On company stores, the mining towns were extremely isolated and the miners didn’t have other options. Almost the same for lumber, where the last few company towns have just been winding down.

6

Oliver 01.19.11 at 5:59 pm

Exactly this problem is traditionally solved by adjustment in exchange rates. The German government did not impose low wage growth on its citizens. It is unclear to me how a country could intentionally lower its exports. A country could boost imports, but that is not really the problem, is it?
If the rest of Europe would like to live in a common currency area with Germany, it has to play by German rules.

7

Steve LaBonne 01.19.11 at 6:04 pm

Adding to 6: and as I pointed out on another one of these threads, the German people didn’t even want the Euro in the first place. So one can certainly blame Euro-enthusiast politicians and technocrats for the mess, but it would be a bit rich to blame German voters.

8

Just another Irish emigrant 01.19.11 at 6:32 pm

“The second view, popular more recently even in traditionally Germanophile Ireland, is essentially the opposite: that Germany is venomous, visiting an economic “Versailles” upon indebted countries by obliging them to pay above market interest rates for rescues that go primarily to repay foreign banks, many of them, you guessed it, German. The problem with this view is that it tends to give Germany both too much credit for masterminding the European rescue plans—when it has made several concessions—while also ignoring Germany’s very real vulnerabilities.”

Care to name these concessions?

Irish taxpayers are stumping up 85 billion euros to cover bad private loans made by private European banks to private Irish banks, are they not? (And paying intrest for the privelage to do so.) So it is an economic Versailles.

However, you are correct that the Germans didn’t mastermind this, the corrupt and incompetent Irish government decided to nationalise all that debt in the first place. Much to the glee of Amsterdam, Paris, Frankfurt and Berlin, no doubt. Once the Irish government proved to be so incredibly stupid, the Germans were only too happy to take advantage of the situation. And why shouldn’t they…

9

Oliver 01.19.11 at 9:31 pm

When Ireland guaranteed the banks, it appeared to be an extreme but sensible emergency measure. Which had become necessary and so large by a disproportionate growth of the Irish financial sector and a real estate bubble.
The Irish government let this happen, perhaps because it lacked a central bank to stop the overheating.

10

Norwegian Guy 01.19.11 at 9:38 pm

I guess it was Versailles in the Bourbon sense, at least.

11

IM 01.19.11 at 10:53 pm

I would like to see the numbers. Perhaps I will even do it myself: If you add up eastern Europe and throw in a lot of the periphery, for how much of german exports it does account? Not for much.

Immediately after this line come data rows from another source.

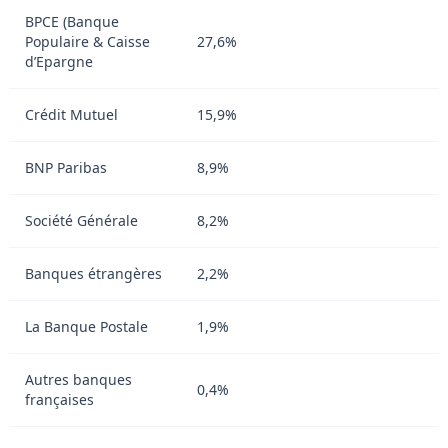
BPCE (Banque
Populaire & Caisse
27,6%
d’Epargne
Crédit Mutuel
15,9%
BNP Paribas
8,9%
Société Générale
8,2%
Banques étrangères
2,2%
La Banque Postale
1,9%
Autres banques
0,4%
françaises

But numbers tell us only so much, so let’s take a look at history. The largest trade partner of Germany is France. I’m sure France has run a deficit in the trade balance with Germany since the fifties or so. Does that depend on german credit? I don’t think so. Can it go on for another sixty years?
You could tell the same story about some other trade partners: Italy, UK, US.

Two others are different: Japan and China. Here the traditional big deficit is on the german side. Can this go on? A popular question in the eighties.

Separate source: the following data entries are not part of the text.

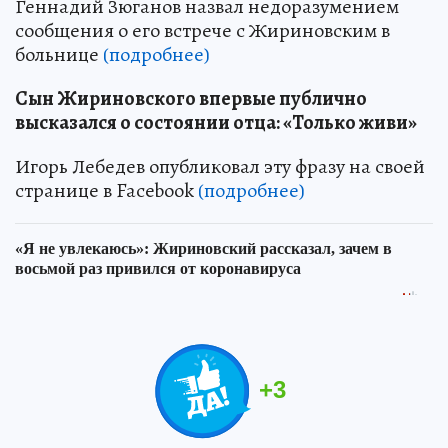
Геннадий Зюганов назвал недоразумением
сообщения о его встрече с Жириновским в
больнице
(подробнее)
Сын Жириновского впервые публично
высказался о состоянии отца: «Только живи»
Игорь Лебедев опубликовал эту фразу на своей
странице в Facebook
(подробнее)
+
3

But we know the answer now.

So the answer is quite easy: As long as a country has a balanced current account, it can have a very in balanced trade in goods with China or Japan or Germany.

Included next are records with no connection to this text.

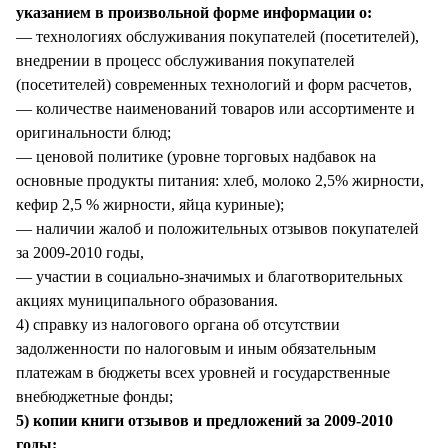
указанием в произвольной форме информации о:
— технологиях обслуживания покупателей (посетителей),
внедрении в процесс обслуживания покупателей
(посетителей) современных технологий и форм расчетов,
— количестве наименований товаров или ассортименте и
оригинальности блюд;
— ценовой политике (уровне торговых надбавок на
основные продукты питания: хлеб, молоко 2,5% жирности,
кефир 2,5 % жирности, яйца куриные);
— наличии жалоб и положительных отзывов покупателей
за 2009-2010 годы,
— участии в социально-значимых и благотворительных
акциях муниципального образования.
4) справку из налогового органа об отсутствии
задолженности по налоговым и иным обязательным
платежам в бюджеты всех уровней и государственные
внебюджетные фонды;
5) копии книги отзывов и предложений за 2009-2010
годы;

As for Germany, it just has to balance its current account again: I commend a traditional remedy: Consumption of services ( I mean tourism, not for god’s sake financial services)

12

john c. halasz 01.20.11 at 8:27 am

“It was masked insofar as German reunification led to an impressive inflow of capital from other places in Europe, partly to finance the rebuilding of Eastern Germany. So while Germany continued to run a trade (and therefore) current account surplus, it often ran in deficit on the capital account. ”

Huh? Unless you’re using some extra special technical definition, current account and capital account should be obverse mirror images, by accounting identity.

13

Thomas Jørgensen 01.20.11 at 5:00 pm

I think what he is saying is that the rebuilding eastern germany entailed collosal imports, and the redirection of a good deal of west german industrial capacity away from exports, which temporarily kept the german balance of trade a lot closer to zero… Implication of this is of course that what we really need is to think of some new absolutely insanely expensive project for germany to spend a few 100 billion or so on domestically. (one which would be considered worthwhile by the germans!)

14

Alex 01.20.11 at 6:01 pm

The German government did not impose low wage growth on its citizens.

Oh yes it did. Can you spell Lohnzurückhaltung? Just because it was a policy implemented by consensus between government, management, and the unions doesn’t mean it wasn’t a policy. I have creditable wage restraint; you are wage-dumping; they have an outdated, socialist prices and incomes policy.

15

Oliver 01.20.11 at 7:43 pm

Yes, it was policy. But the government had to be pushed there by very high unemployment. And still it was achieved voluntarily. Yes, the government played a part by reducing unemployment benefits, but it is uncleared how it could have made wages rise much more than they actually did.